**TASK TO CARRY OUT**
The entries below should be copied exactly and completely.
++++ DATA FOR REVIEW ++++
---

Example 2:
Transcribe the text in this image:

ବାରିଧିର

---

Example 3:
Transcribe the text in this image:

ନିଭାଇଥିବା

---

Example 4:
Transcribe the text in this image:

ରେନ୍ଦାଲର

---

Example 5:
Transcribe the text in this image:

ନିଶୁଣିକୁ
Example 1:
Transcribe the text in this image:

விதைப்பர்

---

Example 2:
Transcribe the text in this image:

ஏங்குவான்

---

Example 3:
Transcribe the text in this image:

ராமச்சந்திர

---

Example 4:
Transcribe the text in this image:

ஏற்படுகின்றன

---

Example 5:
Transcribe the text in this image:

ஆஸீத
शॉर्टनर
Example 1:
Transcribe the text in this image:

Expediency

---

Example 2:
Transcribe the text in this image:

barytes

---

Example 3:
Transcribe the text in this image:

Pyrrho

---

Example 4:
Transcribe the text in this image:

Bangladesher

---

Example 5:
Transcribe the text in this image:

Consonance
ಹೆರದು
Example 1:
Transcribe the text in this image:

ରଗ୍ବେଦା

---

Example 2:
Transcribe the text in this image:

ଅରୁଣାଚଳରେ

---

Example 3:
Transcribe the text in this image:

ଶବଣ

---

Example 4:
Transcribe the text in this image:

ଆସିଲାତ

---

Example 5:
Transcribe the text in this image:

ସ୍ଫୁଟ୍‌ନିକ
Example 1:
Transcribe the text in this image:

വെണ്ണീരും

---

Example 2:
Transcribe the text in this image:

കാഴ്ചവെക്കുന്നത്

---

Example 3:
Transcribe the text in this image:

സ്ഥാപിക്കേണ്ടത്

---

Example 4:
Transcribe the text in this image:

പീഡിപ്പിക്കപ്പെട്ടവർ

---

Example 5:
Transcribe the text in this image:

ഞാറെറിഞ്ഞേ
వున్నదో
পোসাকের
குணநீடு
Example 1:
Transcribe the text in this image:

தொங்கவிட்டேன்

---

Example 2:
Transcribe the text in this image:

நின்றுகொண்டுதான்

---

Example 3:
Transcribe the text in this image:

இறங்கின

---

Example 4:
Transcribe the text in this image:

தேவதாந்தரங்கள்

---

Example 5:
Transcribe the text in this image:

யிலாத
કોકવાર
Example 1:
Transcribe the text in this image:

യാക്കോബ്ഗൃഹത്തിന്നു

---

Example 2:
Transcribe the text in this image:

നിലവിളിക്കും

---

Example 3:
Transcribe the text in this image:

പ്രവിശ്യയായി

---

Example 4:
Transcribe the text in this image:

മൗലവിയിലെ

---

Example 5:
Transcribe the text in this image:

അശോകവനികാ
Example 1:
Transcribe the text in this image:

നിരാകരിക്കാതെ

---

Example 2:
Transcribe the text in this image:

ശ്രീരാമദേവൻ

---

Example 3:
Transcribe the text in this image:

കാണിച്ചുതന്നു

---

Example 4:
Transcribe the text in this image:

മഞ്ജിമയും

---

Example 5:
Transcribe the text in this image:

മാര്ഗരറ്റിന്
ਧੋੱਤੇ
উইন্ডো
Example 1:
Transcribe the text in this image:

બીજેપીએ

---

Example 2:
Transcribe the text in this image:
++++
**PROBLEM SOLUTION**
---

Example 2:
Transcribe the text in this image:

ବାରିଧିର

---

Example 3:
Transcribe the text in this image:

ନିଭାଇଥିବା

---

Example 4:
Transcribe the text in this image:

ରେନ୍ଦାଲର

---

Example 5:
Transcribe the text in this image:

ନିଶୁଣିକୁ
Example 1:
Transcribe the text in this image:

விதைப்பர்

---

Example 2:
Transcribe the text in this image:

ஏங்குவான்

---

Example 3:
Transcribe the text in this image:

ராமச்சந்திர

---

Example 4:
Transcribe the text in this image:

ஏற்படுகின்றன

---

Example 5:
Transcribe the text in this image:

ஆஸீத
शॉर्टनर
Example 1:
Transcribe the text in this image:

Expediency

---

Example 2:
Transcribe the text in this image:

barytes

---

Example 3:
Transcribe the text in this image:

Pyrrho

---

Example 4:
Transcribe the text in this image:

Bangladesher

---

Example 5:
Transcribe the text in this image:

Consonance
ಹೆರದು
Example 1:
Transcribe the text in this image:

ରଗ୍ବେଦା

---

Example 2:
Transcribe the text in this image:

ଅରୁଣାଚଳରେ

---

Example 3:
Transcribe the text in this image:

ଶବଣ

---

Example 4:
Transcribe the text in this image:

ଆସିଲାତ

---

Example 5:
Transcribe the text in this image:

ସ୍ଫୁଟ୍‌ନିକ
Example 1:
Transcribe the text in this image:

വെണ്ണീരും

---

Example 2:
Transcribe the text in this image:

കാഴ്ചവെക്കുന്നത്

---

Example 3:
Transcribe the text in this image:

സ്ഥാപിക്കേണ്ടത്

---

Example 4:
Transcribe the text in this image:

പീഡിപ്പിക്കപ്പെട്ടവർ

---

Example 5:
Transcribe the text in this image:

ഞാറെറിഞ്ഞേ
వున్నదో
পোসাকের
குணநீடு
Example 1:
Transcribe the text in this image:

தொங்கவிட்டேன்

---

Example 2:
Transcribe the text in this image:

நின்றுகொண்டுதான்

---

Example 3:
Transcribe the text in this image:

இறங்கின

---

Example 4:
Transcribe the text in this image:

தேவதாந்தரங்கள்

---

Example 5:
Transcribe the text in this image:

யிலாத
કોકવાર
Example 1:
Transcribe the text in this image:

യാക്കോബ്ഗൃഹത്തിന്നു

---

Example 2:
Transcribe the text in this image:

നിലവിളിക്കും

---

Example 3:
Transcribe the text in this image:

പ്രവിശ്യയായി

---

Example 4:
Transcribe the text in this image:

മൗലവിയിലെ

---

Example 5:
Transcribe the text in this image:

അശോകവനികാ
Example 1:
Transcribe the text in this image:

നിരാകരിക്കാതെ

---

Example 2:
Transcribe the text in this image:

ശ്രീരാമദേവൻ

---

Example 3:
Transcribe the text in this image:

കാണിച്ചുതന്നു

---

Example 4:
Transcribe the text in this image:

മഞ്ജിമയും

---

Example 5:
Transcribe the text in this image:

മാര്ഗരറ്റിന്
ਧੋੱਤੇ
উইন্ডো
Example 1:
Transcribe the text in this image:

બીજેપીએ

---

Example 2:
Transcribe the text in this image:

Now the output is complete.